A Safe Reading Checklist
Before using an answer in practice, ask:
- Does the answer actually match the question I asked?
- Are the citations relevant to the main claim?
- Are the cited sources authoritative enough for this decision?
- Is the project missing an obvious local source?
- If two sources disagree, do I understand which one should probably control?
If you cannot answer those questions comfortably, do not treat the answer as final.

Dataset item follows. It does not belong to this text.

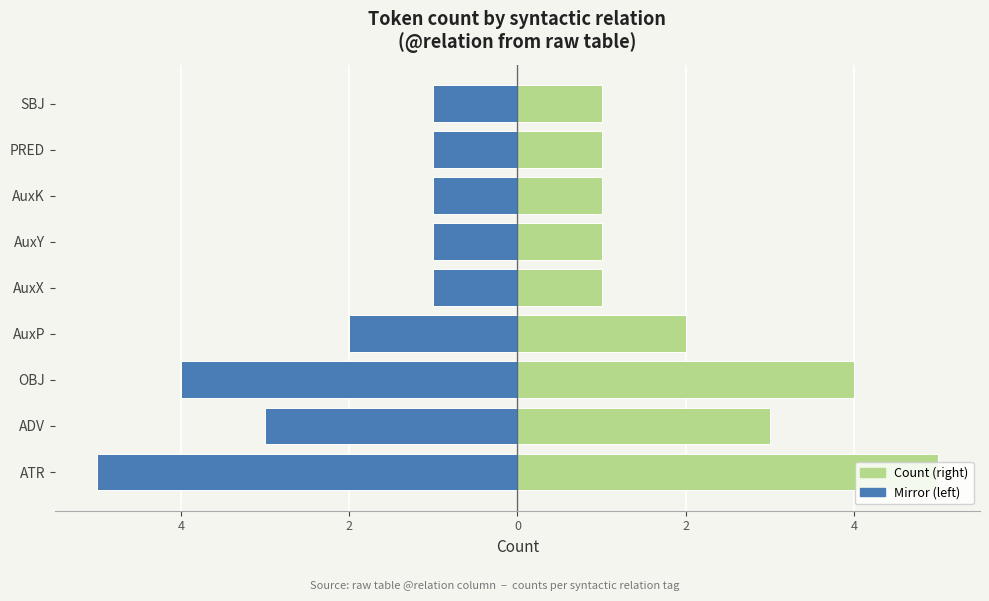

Is it true that Token count equals 0 at SBJ?

False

Common Reasons A First Question Goes Poorly
| What happened | Likely cause | Better next step |
|---|---|---|
| The answer is generic | The question is too broad or the corpus is mixed | Ask a narrower question or clean the project |
| The answer has weak citations | The relevant source may be missing or low-authority | Upload the missing protocol or inspect the cited source quality |
| The answer ignores the new document | The source may not be indexed yet or may not match the question | Check source status and ask a question that clearly targets the new source |
| The answer sounds right but not local | MARCUS may be relying on general guidance | Add or prioritize local policy documents and ask again |
| The answer conflicts with what you expected | The corpus may contain contradictory sources | Compare the sources directly instead of trusting a single synthesis |
One Reliable Habit
For your first several sessions, open the citations every time. This builds intuition quickly: you learn what good grounding looks like, what weak grounding looks like, and how project quality changes retrieval behavior.